Radclyffe Hall’s next novel The Forge was lighter fare. She explored social comedy—a genre she would return to in her 1925 novel A Saturday Life. The following year Hall would publish a more spiritual novel called Adam’s Breed. This more meditative novel revolved around a waiter who rejected his career and food in order to move to the wilderness to live as a hermit. Many find the ways in which Hall addresses spirituality to be comparable to those in Siddhartha by Hermann Hesse. The Well of Loneliness has become the work most associated with Radclyffe Hall. This novel was published in 1928. In other works, she had alluded to same sex relationships such as The Unlit Lamp in which the character longs to have a Boston Marriage. However, in The Well of Loneliness, Radclyffe Hall addresses same sex desire and same sex relationships in an open and explicit way. This novel has become a corner stone of Lesbian literature. Yet the main character in this novel (just as Radclyffe Hall herself) would not have used the term lesbian to identitify herself. She preferred Havelock Ellis’s term sexual invert. This novel made the case that sexual inversion was a natural occurrence. It further argues that inverts are lonely and tortured creatures who may be capable of brief moments of happiness. Ultimately, according to Radclyffe Hall, sexual inverts should be pitied and tolerated.

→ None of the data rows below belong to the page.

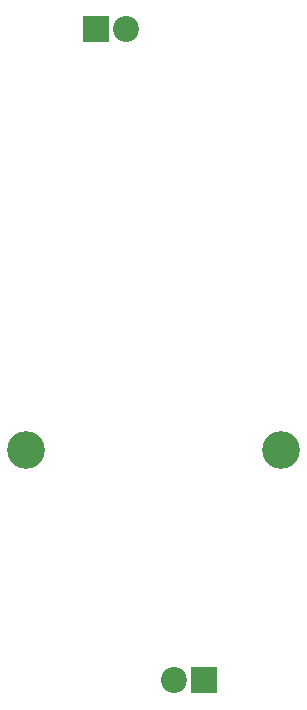
<source format=gbr>
G04 #@! TF.FileFunction,Soldermask,Top*
%FSLAX46Y46*%
G04 Gerber Fmt 4.6, Leading zero omitted, Abs format (unit mm)*
G04 Created by KiCad (PCBNEW 4.0.7-e2-6376~58~ubuntu16.04.1) date Wed Nov 29 21:12:47 2017*
%MOMM*%
%LPD*%
G01*
G04 APERTURE LIST*
%ADD10C,0.100000*%
%ADD11C,3.200000*%
%ADD12C,2.200000*%
%ADD13R,2.200000X2.200000*%
G04 APERTURE END LIST*
D10*
D11*
X113050400Y-103606600D03*
X134650400Y-103606600D03*
D12*
X121462800Y-67995800D03*
D13*
X118922800Y-67995800D03*
D12*
X125552200Y-123088400D03*
D13*
X128092200Y-123088400D03*
M02*

</source>
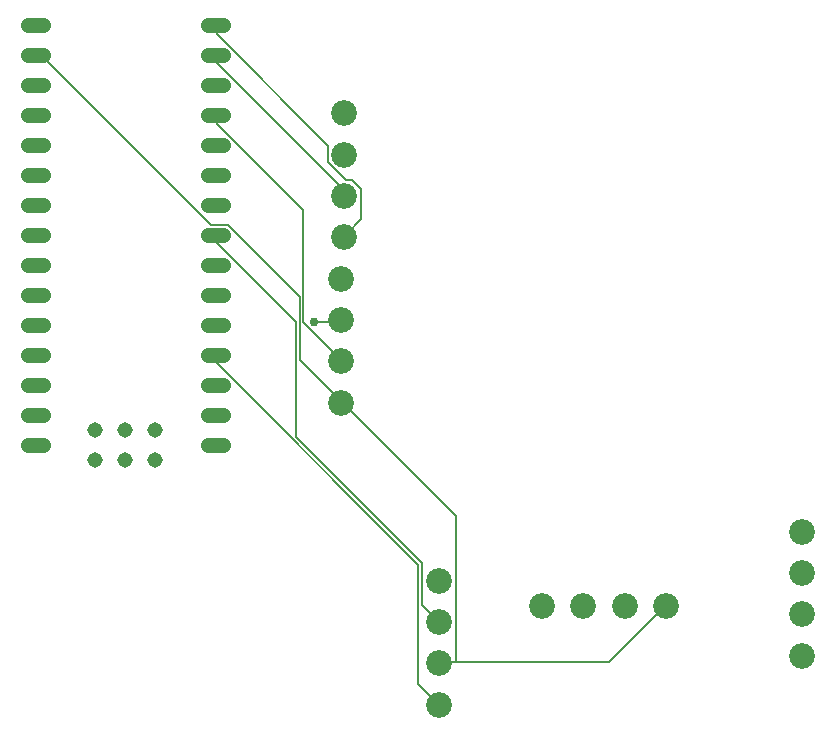
<source format=gbl>
G04 EAGLE Gerber RS-274X export*
G75*
%MOMM*%
%FSLAX34Y34*%
%LPD*%
%INBottom Copper*%
%IPPOS*%
%AMOC8*
5,1,8,0,0,1.08239X$1,22.5*%
G01*
%ADD10C,2.184400*%
%ADD11C,1.308000*%
%ADD12C,1.308000*%
%ADD13C,0.152400*%
%ADD14C,0.756400*%


D10*
X484300Y169900D03*
X519300Y169900D03*
X554300Y169900D03*
X589300Y169900D03*
X704400Y127400D03*
X704400Y162400D03*
X704400Y197400D03*
X704400Y232400D03*
X316800Y481700D03*
X316800Y516700D03*
X316800Y551700D03*
X316800Y586700D03*
X314400Y341700D03*
X314400Y376700D03*
X314400Y411700D03*
X314400Y446700D03*
X396800Y86000D03*
X396800Y121000D03*
X396800Y156000D03*
X396800Y191000D03*
D11*
X214140Y305400D02*
X201060Y305400D01*
X201060Y330800D02*
X214140Y330800D01*
X214140Y356200D02*
X201060Y356200D01*
X201060Y381600D02*
X214140Y381600D01*
X214140Y407000D02*
X201060Y407000D01*
X201060Y432400D02*
X214140Y432400D01*
X214140Y457800D02*
X201060Y457800D01*
X201060Y483200D02*
X214140Y483200D01*
X214140Y508600D02*
X201060Y508600D01*
X201060Y534000D02*
X214140Y534000D01*
X214140Y559400D02*
X201060Y559400D01*
X201060Y584800D02*
X214140Y584800D01*
X61740Y305400D02*
X48660Y305400D01*
X48660Y330800D02*
X61740Y330800D01*
X61740Y356200D02*
X48660Y356200D01*
X48660Y508600D02*
X61740Y508600D01*
X61740Y534000D02*
X48660Y534000D01*
X48660Y559400D02*
X61740Y559400D01*
X61740Y584800D02*
X48660Y584800D01*
X48660Y661000D02*
X61740Y661000D01*
X201060Y661000D02*
X214140Y661000D01*
X214140Y635600D02*
X201060Y635600D01*
X201060Y610200D02*
X214140Y610200D01*
X61740Y635600D02*
X48660Y635600D01*
X48660Y610200D02*
X61740Y610200D01*
X61740Y381600D02*
X48660Y381600D01*
D12*
X106000Y318100D03*
X131400Y318100D03*
X156800Y318100D03*
D11*
X61740Y483200D02*
X48660Y483200D01*
X48660Y457800D02*
X61740Y457800D01*
X61740Y432400D02*
X48660Y432400D01*
X48660Y407000D02*
X61740Y407000D01*
D12*
X106000Y292700D03*
X131400Y292700D03*
X156800Y292700D03*
D13*
X208788Y477012D02*
X208788Y483108D01*
X208788Y477012D02*
X275844Y409956D01*
X275844Y312420D01*
X382524Y205740D01*
X382524Y170688D01*
X396240Y156972D01*
X208788Y483108D02*
X207600Y483200D01*
X396240Y156972D02*
X396800Y156000D01*
X411480Y121920D02*
X541020Y121920D01*
X411480Y121920D02*
X397764Y121920D01*
X541020Y121920D02*
X588264Y169164D01*
X397764Y121920D02*
X396800Y121000D01*
X588264Y169164D02*
X589300Y169900D01*
X60960Y635508D02*
X56388Y635508D01*
X60960Y635508D02*
X204216Y492252D01*
X217932Y492252D01*
X278892Y431292D01*
X278892Y377952D01*
X313944Y342900D01*
X56388Y635508D02*
X55200Y635600D01*
X313944Y342900D02*
X314400Y341700D01*
X411480Y245364D02*
X411480Y121920D01*
X411480Y245364D02*
X315468Y341376D01*
X314400Y341700D01*
X312420Y409956D02*
X291084Y409956D01*
X312420Y409956D02*
X313944Y411480D01*
X314400Y411700D01*
X208788Y381000D02*
X208788Y374904D01*
X379476Y204216D01*
X379476Y103632D01*
X396240Y86868D01*
X208788Y381000D02*
X207600Y381600D01*
X396240Y86868D02*
X396800Y86000D01*
D14*
X291084Y409956D03*
D13*
X208788Y629412D02*
X208788Y635508D01*
X208788Y629412D02*
X315468Y522732D01*
X315468Y518160D01*
X208788Y635508D02*
X207600Y635600D01*
X315468Y518160D02*
X316800Y516700D01*
X208788Y653796D02*
X208788Y659892D01*
X208788Y653796D02*
X303276Y559308D01*
X303276Y545592D01*
X318516Y530352D01*
X323088Y530352D01*
X330708Y522732D01*
X330708Y496824D01*
X316992Y483108D01*
X208788Y659892D02*
X207600Y661000D01*
X316992Y483108D02*
X316800Y481700D01*
X208788Y577596D02*
X208788Y583692D01*
X208788Y577596D02*
X281940Y504444D01*
X281940Y409956D01*
X313944Y377952D01*
X208788Y583692D02*
X207600Y584800D01*
X313944Y377952D02*
X314400Y376700D01*
M02*

</source>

Although the novel depicted the real lives of inverts in the early part of the twentieth century, its discussion of sexual acts was quite tame. The British Government declared the novel obscene and destroyed all copies of the book. While the British government was pursuing its obscenity case against The Well of Loneliness, an anonymous defender wrote a poem called The Sink of Solitude. In this poem, the author ridiculed the politicians who had worked so diligently and rabidly to efface Radclyffe Hall’s work. However, the anonymous poet also lampooned Radclyffe Hall, depicting her (in an illustration) as Jesus Christ during his crucifixion. Hall considered this image so sacrilegious that she could not directly address it. The government of the United States of America was more enlightened and allowed The Well of Loneliness to be published.
After The Sink of Loneliness, Radclyffe Hall felt embarrassed and scandalized. In her next novel The Master of the House, Radclyffe Hall returned to spiritual themes. At her request, this novel was published without a blurb on its cover. Many anticipated that this novel would also deal with the subject of sexual inversion. This propelled advanced sales and the Observer noted that this was a best selling book when it appeared. However, it received abysmal reviews and its sales quickly fell off. Americans were again more receptive to Radclyffe Hall’s work. Unfortunately, the American publishing house’s creditor seized the press run of the book and by the time Houghton Mifflin obtained the rights interest in the book had flat lined.
Radclyffe Hall’s reputation has remained prominent throughout the twentieth century, especially in the gay and lesbian community. She is often lovingly remembered as opening the conversation about sexuality to an audience beyond those indoctrinated in psychoanalysis. However, sometimes this remembrance is done with tongue in cheek. One such playful remembrance was written by Gerald Berners. Berners, the 14th Lord Berners, was a British composer and a man of leisure. Berners wrote a novel rooted in his autobiography that he called The Girls of Radcliff Hall. In this novel, Berners tells the story of his life in boarding school—however, he has described himself and his friends as young lesbians.
In the 1930s, Radclyffe Hall and Troubridge moved to a small community called Rye located in East Sussex. Many writers including E. F. Benson had made Rye their home. In 1943, Radclyffe Hall passed away. Radclyffe Hall was only sixty-three when colon cancer overcame her. Her body was entered at Highgate Cemetery in London.